Birthdays. Death days. Holidays. As a loss parent, I know to anticipate these days and to prepare myself (often unsuccessfully) for how hard they will be. But some days, like Tax Day, surprise me.
Our second born child – our first daughter – Grace, was born in early September 2016 and was diagnosed with Trisomy 18 when she was two days old. She died nearly five months later in late January of 2017.
In the intervening months, we were fortunate to get to know her and hold her and love her. We got to witness her achieve things her diagnosis – one that often gets labeled “incompatible with life” – said she shouldn’t. She made it through birth. She came home from the NICU.
She underwent open heart surgery. She spent more time at home with us. She enjoyed the outdoors during an unseasonably temperate late fall. She taught her big brother Miles what it meant to have a little sibling, and he blossomed in his new role.
Grace changed us all – she made us braver and better. She was small and seemed so fragile, but she was the strongest person I will ever know. And after she left us, she left a big hole in our family. In the place of sweet baby snuggles were arms left empty.
Later in that year, her little sister, Greta, joined us. And that hole was still there. Out in the world, we look like a family of four. But whether it seems like it or not, we know that we are, and always will be, a family of five.
Some moments, like Tax Day 2018, bring that contrast between appearances and reality into sharp relief. I knew it was coming, but I didn’t realize how hard it would be. When I did our 2016 taxes after Grace died, reporting her birth felt affirming.
She was here. She lived. She still matters.
But I had to report Grace’s death on our 2017 tax return. I had already reported her death so many other places: the specialty pharmacy that called (after her death) to get information about filing for a refill of one of her medications, our health insurance, Medicaid, my employer. Every single time, it was hard to do.
Removing her name from things over and over was incredibly painful.
But I had done it (though I’ll admit I hung on to an old, out-of-date health insurance card just because it lists her name among those who are covered). I knew how to report her death. And I could do this. I could do this.
When it came right down to it, though, I cried when the software prompted me to indicate whether someone in our household had died in 2017. I most definitely cried as I typed in her name and the date: 1/23/17.
And I cried again when the Turbo Tax software said it was sincerely sorry for our loss.
I learned something new about the world that day – someone has the job of programming Turbo Tax’s online software to tell me that it’s sorry for our loss. Someone has anticipated this situation and has made sure that the software can extend its “sincere” condolences. It is extraordinary to have such a personal exchange with impersonal tax preparation software.

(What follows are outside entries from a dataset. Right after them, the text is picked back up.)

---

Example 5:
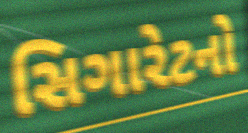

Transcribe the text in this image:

સિગારેટનો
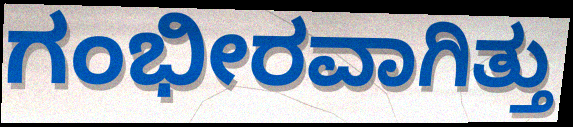
ಗಂಭೀರವಾಗಿತ್ತು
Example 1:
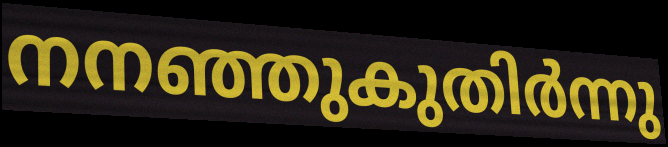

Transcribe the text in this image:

നനഞ്ഞുകുതിർന്നു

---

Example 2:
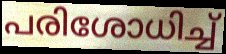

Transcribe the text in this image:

പരിശോധിച്ച്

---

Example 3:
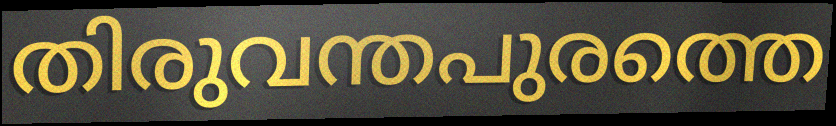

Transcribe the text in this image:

തിരുവന്തപുരത്തെ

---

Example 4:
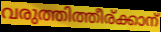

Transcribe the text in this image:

വരുത്തിത്തീര്ക്കാന്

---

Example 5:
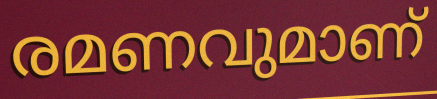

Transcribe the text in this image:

രമണവുമാണ്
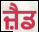
ਜ਼ੈਡ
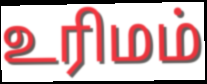
உரிமம்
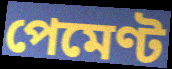
পেমেণ্ট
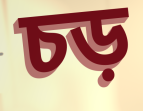
চড়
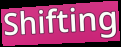
Shifting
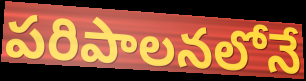
పరిపాలనలోనే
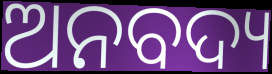
ଅନବଦ୍ୟ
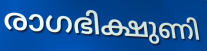
രാഗഭിക്ഷുണി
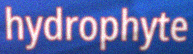
hydrophyte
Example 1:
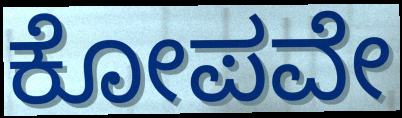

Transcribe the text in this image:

ಕೋಪವೇ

But it would have been worse if our loss, reported with just a handful of keystrokes, had gone unacknowledged.
Moments like this, mundane moments that we all dread for their tedium (I mean, really, who likes doing their taxes?) turn into major milestones and markers of our strength. “I did it,” I told myself in the days and weeks following that April evening. “I managed to report Grace’s death on our taxes.”
I collected another badge for my sash in the Club No-One Wants to Belong To and kept going.

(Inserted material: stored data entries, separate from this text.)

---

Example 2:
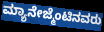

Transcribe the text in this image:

ಮ್ಯಾನೇಜ್ಮೆಂಟಿನವರು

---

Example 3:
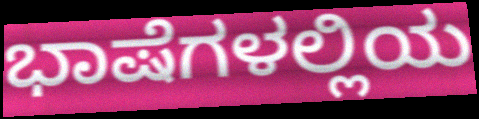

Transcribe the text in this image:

ಭಾಷೆಗಳಲ್ಲಿಯ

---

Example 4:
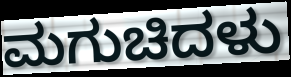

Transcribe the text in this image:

ಮಗುಚಿದಳು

Related: This Crappy Club Called Child Loss
Now, as I move toward Tax Day 2019, I find myself holding my breath a little. Preparing for the fact that, as hard as it was to report Grace’s death last year, this year she won’t be on our tax forms at all. I will have to click “two” when I indicate the number of dependents I need to report.
Everything on our tax form will look “normal.” Nothing to see here. No pain, no continued grief. No longing for the sweet girl we miss. No “what ifs” or “if onlys” – just a simple number: “two.”
But I will learn to do this too. I will learn to do our taxes as if we are a family of four while sitting at my desk, on which rests a picture of me with Grace when she was just a couple of weeks old. She has a little tiny grin on her face as she sleeps soundly and I am leaning over her, smiling tenderly, aware that I am bearing witness to a miracle.
She may not be on our tax forms this year, or any year in the future, but she is here. She is an essential and meaningful part of our family.
My perspectives on life and love have been forever changed. I see the world with different eyes because of our dear gal, and those eyes are, I hope, more compassionate and more loving than they were before.
These new eyes see the emotional hardship of something like Tax Day.
These new eyes see that behind every smile or scowl or smirk may be pain.
These new eyes look toward heaven and to the day that our family will be reunited.
But until then, I press on. One step at a time. One mundane milestone at a time.
And I learn to prepare for the things I’ll never actually be prepared for.